Capitalisme et nature : “une histoire à déconstruire”
Quoi de mieux que des histoires au coin du feu pour aborder la fable du capitalisme ? Pour sa première veillée ce 26 mars, La Corneille a invité l’économiste Timothée Parrique et le rappeur Lémofil à témoigner de ce que notre modèle économique signifie pour le vivant.
Le capitalisme est une histoire. Pour la raconter et permettre d’en inventer une autre, La Corneille a pour la première fois convié son public à se retrouver pour une veillée au coin du feu. Sous la verrière du Centvingtsept - un lieu parisien géré par l’agence de communication Pixelis - nous nous sommes donnés rendez-vous le 26 mars à la tombée de la nuit.
Dans une ambiance intimiste, nous étions une soixantaine à nous retrouver en cercle, autour du feu, pour partager nos récits. La dame aux corneilles, aka Stacy Algrain, cofondatrice du média, a entamé la soirée en partageant son histoire personnelle. Un récit teinté d’amertume et de désarroi lorsqu’elle se rend compte, adolescente, de la pollution abritée par sa ville natale. Les cheminées de l’usine pétrochimique voisine qui a nourri sa famille pendant des années est aussi en train de les tuer à petits feux. Le capitalisme s’imbrique partout dans nos vies et a de lourdes conséquences sur la nature, comme sur le vivant, dont nous faisons partie.
La marchandisation du vivant
“Comme quand votre pote vous raconte une histoire trop belle pour être vraie, le capitalisme est une histoire, où il y a quelque chose qui cloche”, continue l’économiste spécialiste de la décroissance Timothée Parrique. Pour lui, ce moment de bascule est notamment arrivé avec le film Babe, qui met en scène un cochon qui tente de changer sa place et devenir berger au sein de la ferme. “C’est la parfaite illustration de la marchandisation du vivant”, explique le chercheur, autour du feu. “Les animaux sont des amis qui parlent, mais on continue pour autant de manger du porc à trois balles le kilo.” Par le mécanisme de ressourcification, le système économique crée alors une distance avec la nature et les êtres vivants qui deviennent des stocks à consommer.

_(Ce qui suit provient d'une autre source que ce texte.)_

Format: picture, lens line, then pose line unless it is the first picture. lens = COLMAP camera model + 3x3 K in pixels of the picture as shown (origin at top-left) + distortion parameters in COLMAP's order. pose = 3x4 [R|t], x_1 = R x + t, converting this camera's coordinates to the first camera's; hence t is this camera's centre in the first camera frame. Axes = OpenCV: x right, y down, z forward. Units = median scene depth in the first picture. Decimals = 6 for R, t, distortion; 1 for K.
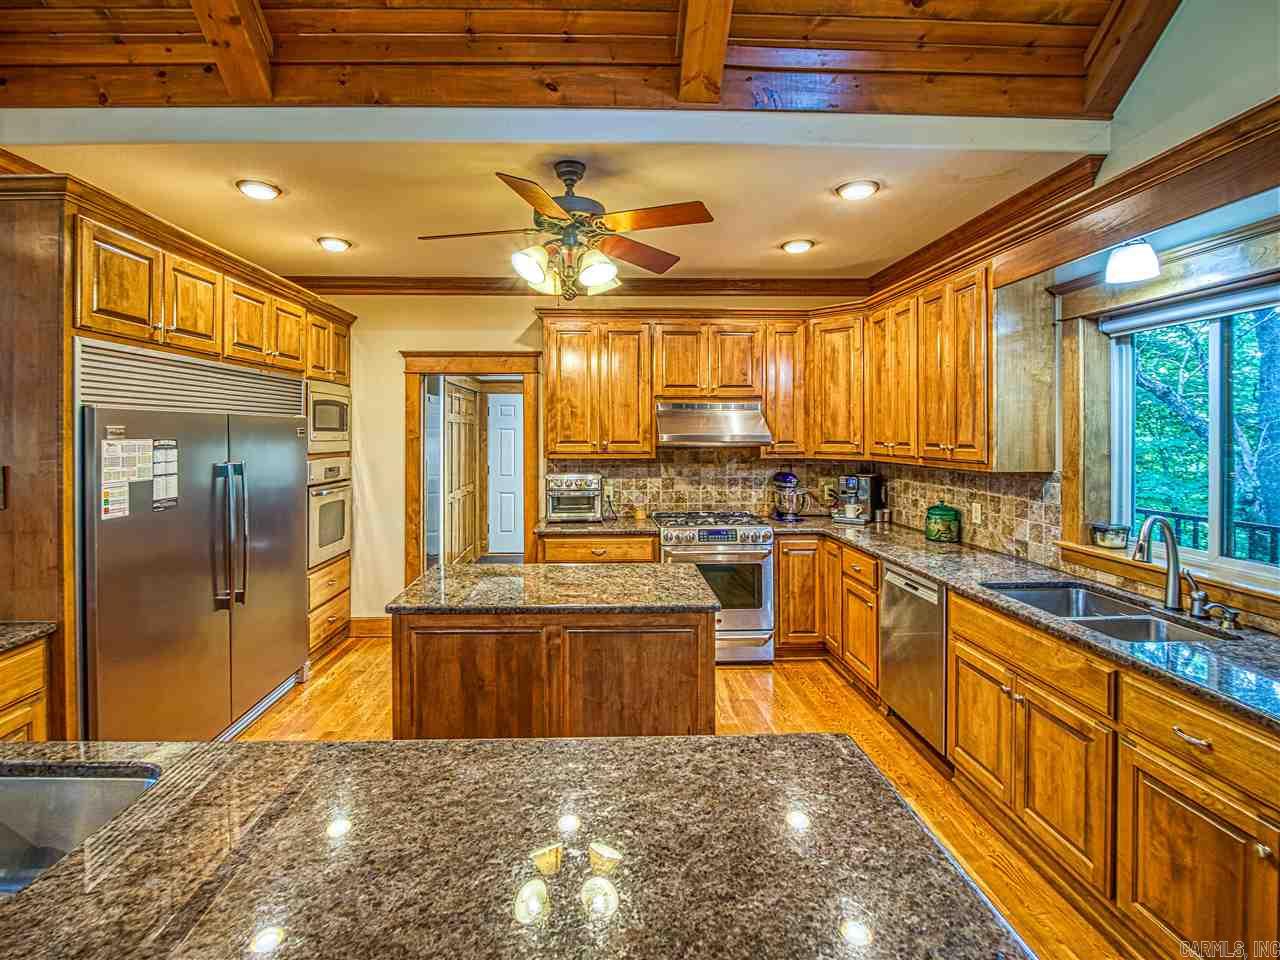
lens RADIAL K [[607.8, 0, 593.6], [0, 607.8, 434.8], [0, 0, 1]] dist [-0.021644, -0.000759]
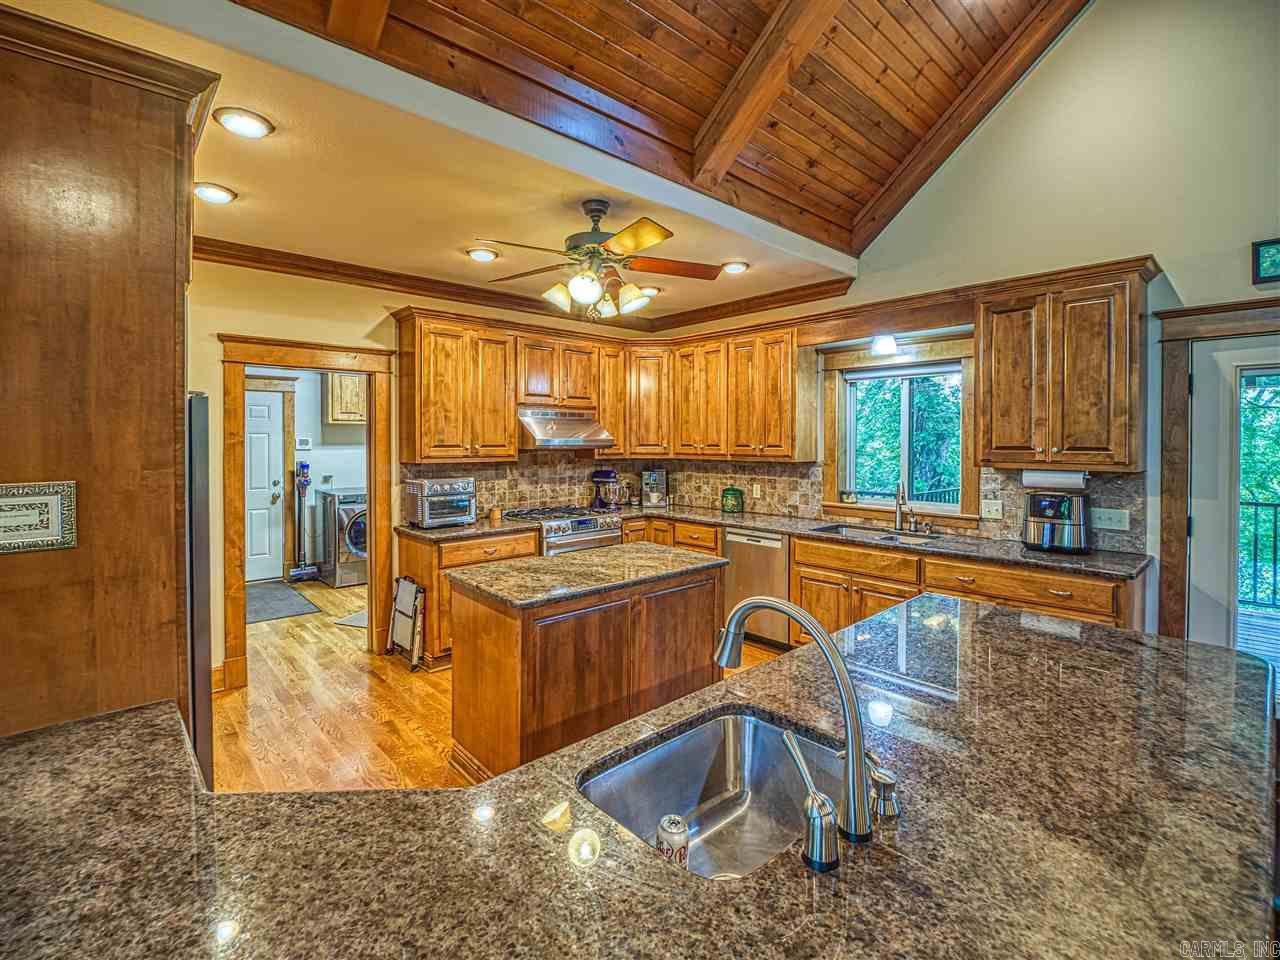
lens RADIAL K [[602.5, 0, 635.0], [0, 602.5, 447.1], [0, 0, 1]] dist [-0.020029, -0.000484]
pose [[0.751547, -0.007305, 0.659639, -0.491341], [0.001761, 0.999957, 0.009068, 0.005283], [-0.659678, -0.005653, 0.751527, 0.059931]]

Un constat qui a fait écho à la vie de plusieurs participants de la rencontre, appelés eux aussi à partager leurs récits. “Je n’ai jamais osé retourner sur l’île de mon enfance parce que j’avais peur de ne plus retrouver les coquillages que j’avais connus lorsque j’étais petite”, témoigne une participante, originaire de Grèce, où les paysages sont désormais mis à la disposition du tourisme et de son économie. “Cette distance face au vivant s’est soudainement rappelée à moi quand on a tué au harpon un poisson en face de moi”, partage une autre.

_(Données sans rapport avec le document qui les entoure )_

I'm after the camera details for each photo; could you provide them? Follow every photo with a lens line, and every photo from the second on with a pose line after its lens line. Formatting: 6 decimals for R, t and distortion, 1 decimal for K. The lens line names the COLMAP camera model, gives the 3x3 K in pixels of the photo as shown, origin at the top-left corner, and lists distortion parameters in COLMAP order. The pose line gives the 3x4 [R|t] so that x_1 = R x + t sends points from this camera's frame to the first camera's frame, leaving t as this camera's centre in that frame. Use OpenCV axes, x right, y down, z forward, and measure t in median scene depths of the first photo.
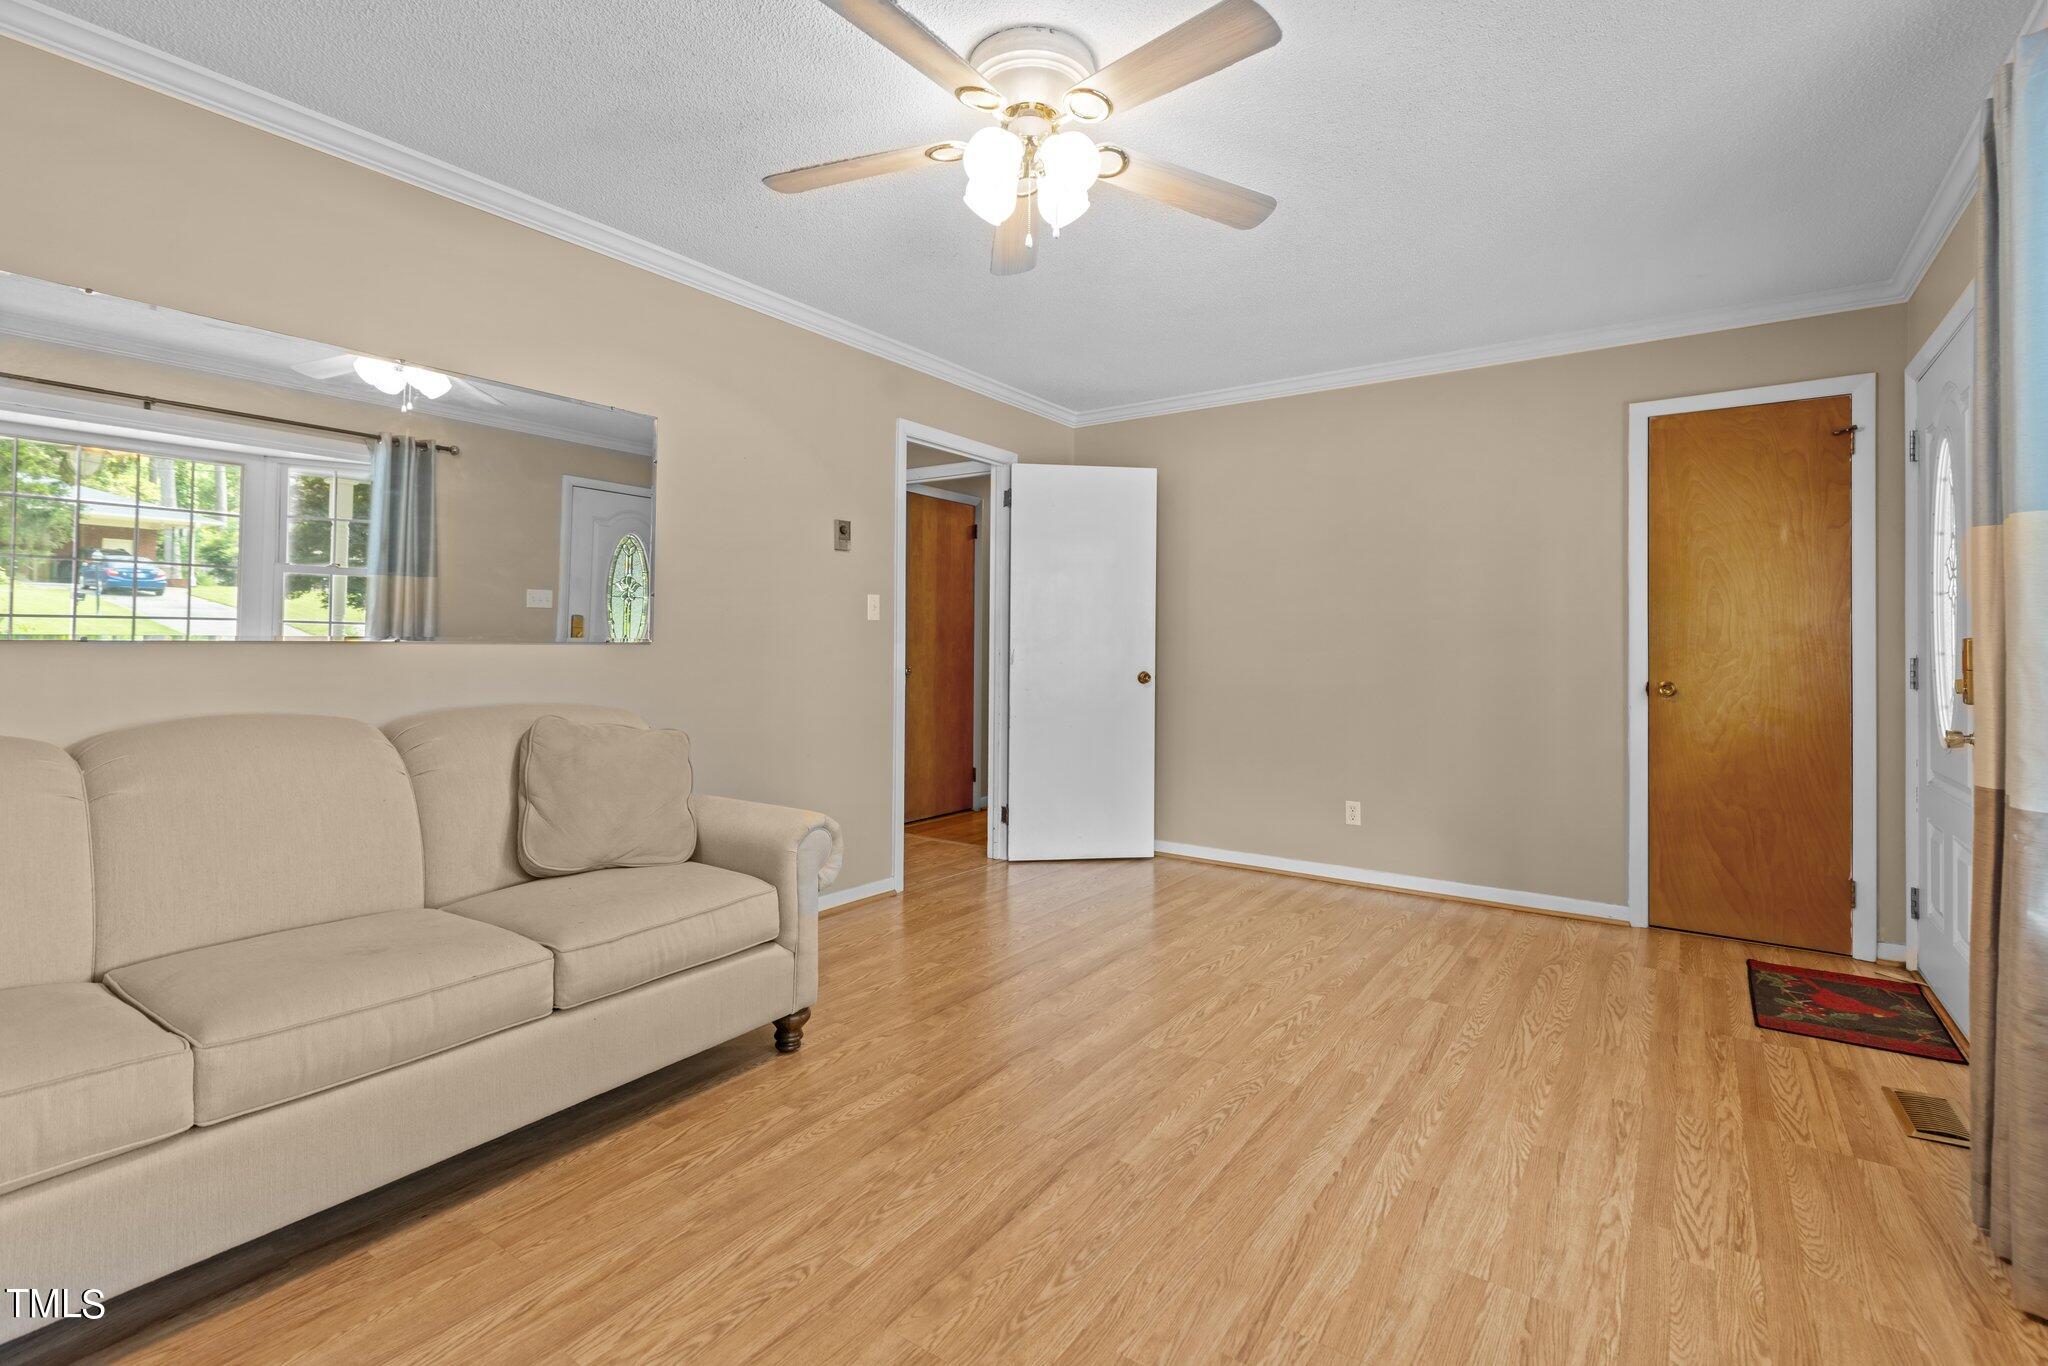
lens RADIAL K [[924.9, 0, 1047.2], [0, 924.9, 635.2], [0, 0, 1]] dist [0.005126, -0.001300]
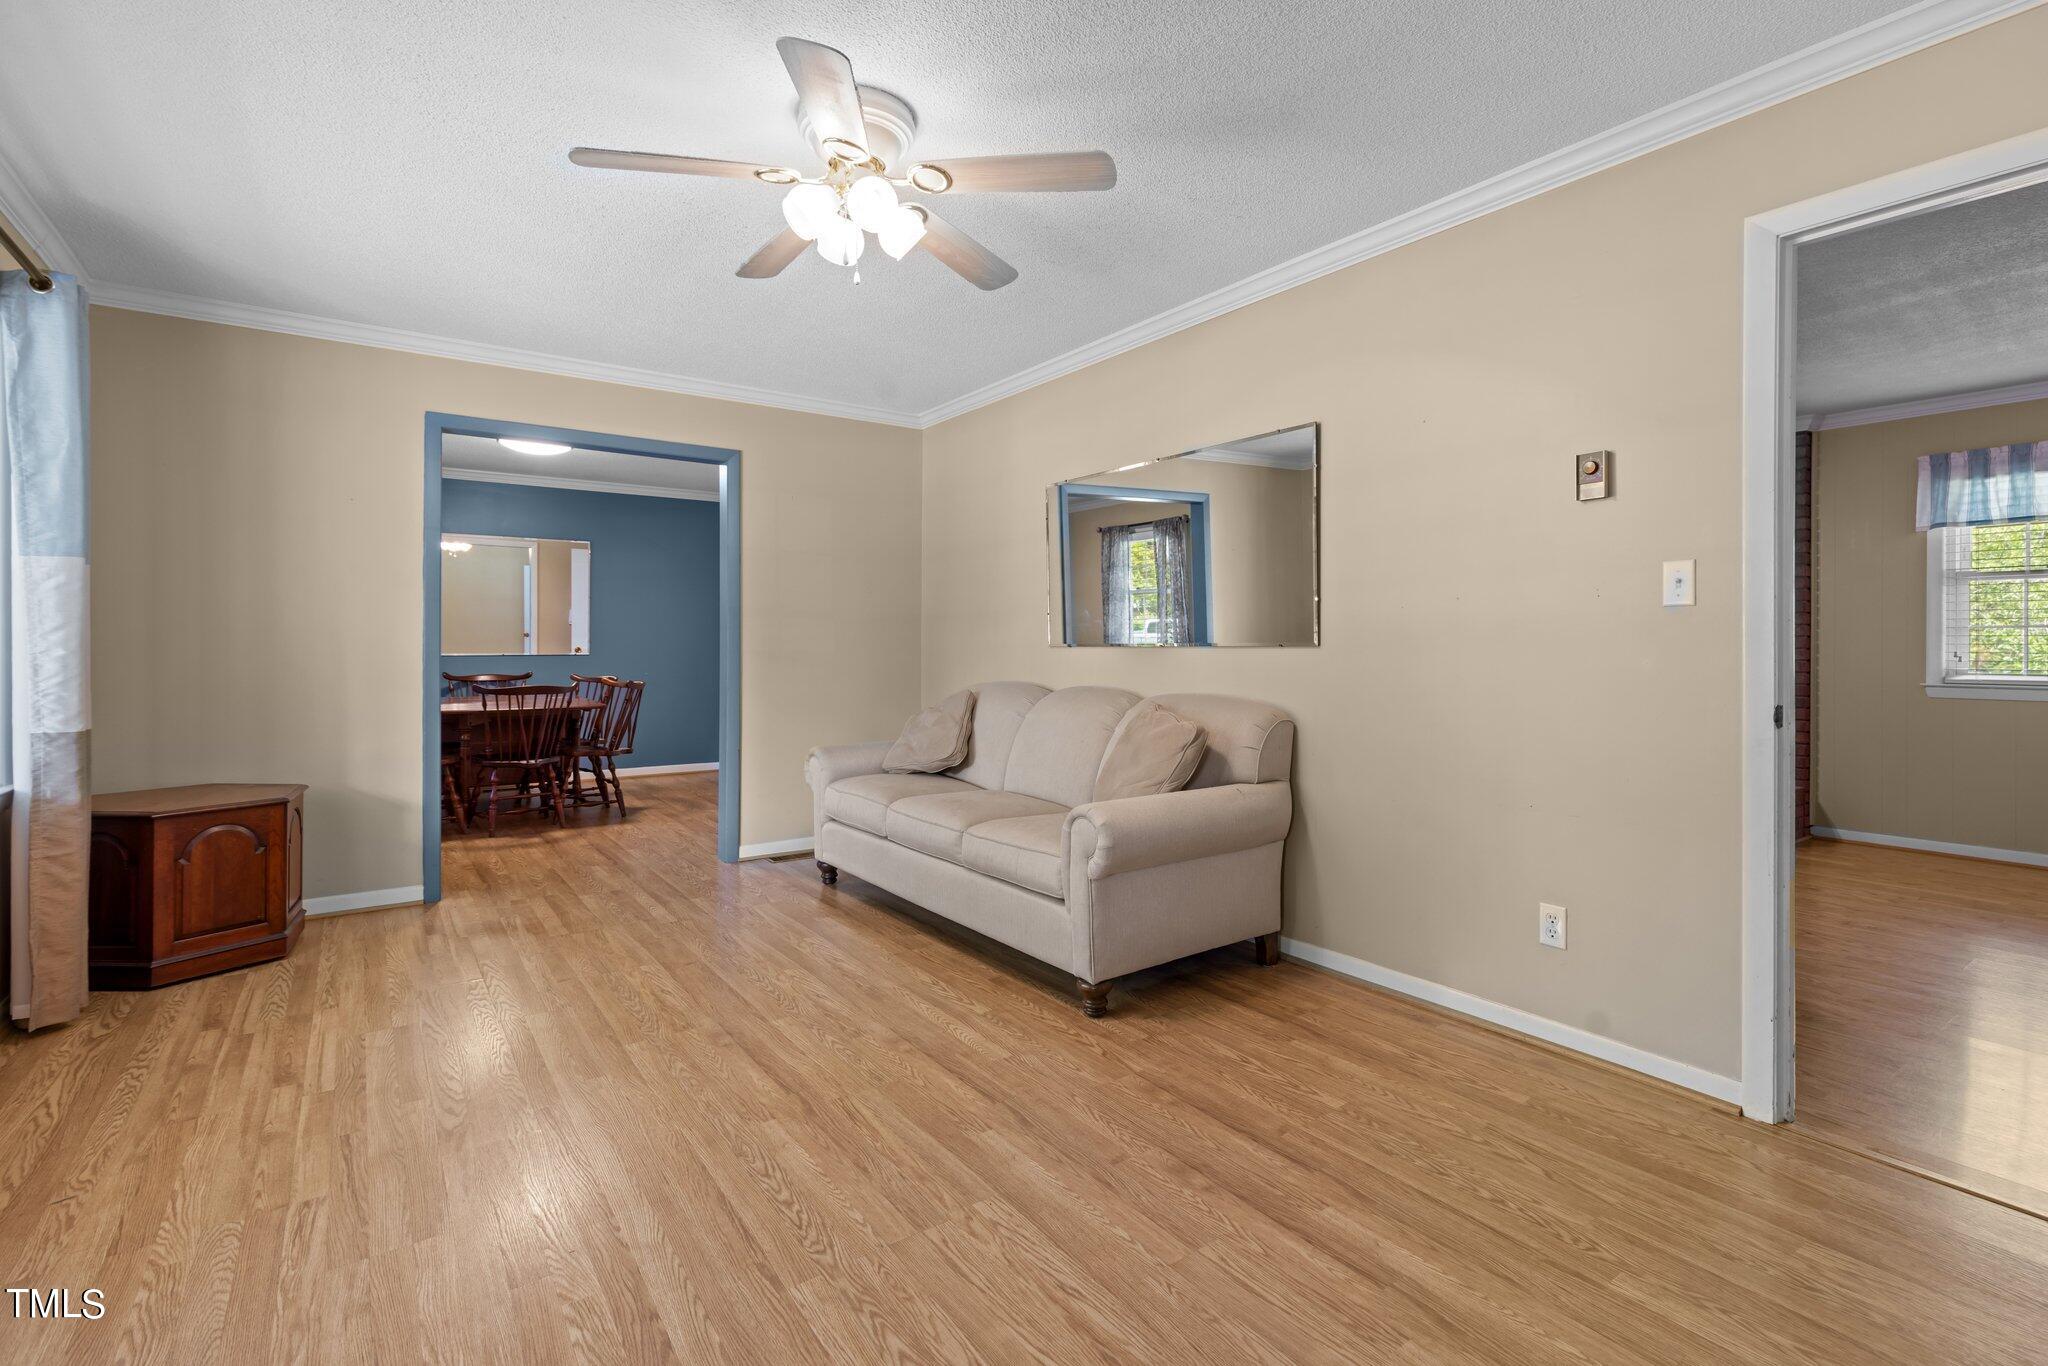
lens RADIAL K [[924.9, 0, 1012.9], [0, 924.9, 645.6], [0, 0, 1]] dist [0.005126, -0.001300]
pose [[-0.345454, -0.007641, -0.938405, 0.786194], [0.009427, 0.999888, -0.011612, 0.018118], [0.938389, -0.012857, -0.345343, 1.280210]]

Retrouver une forme de "sympathie écologique"
Pour retrouver cette “sympathie de la nature”, on pourrait prendre en compte les besoins des non-humains, propose Timothée Parrique. “À l’échelle d’une ville par exemple, on sait calculer les besoins en eau, en nourriture, en énergie des habitants, pourquoi on ne pourrait pas le faire avec les autres êtres vivants ?”
Une question en forme d’espoir qu’a décidé de cultiver l’artiste Lémofil pour clôturer la soirée. Le jeune rappeur a récité des textes de poésie a capella dans un moment intense, du genre de ceux qui donnent la chair de poule. “Il est inévitable de trouver l’ennemi et le thème de ce soir, le capitalisme, c’est plutôt bien visé”, a-t-il exposé. Car pour lui, “les mots doivent aussi se transformer en acte”.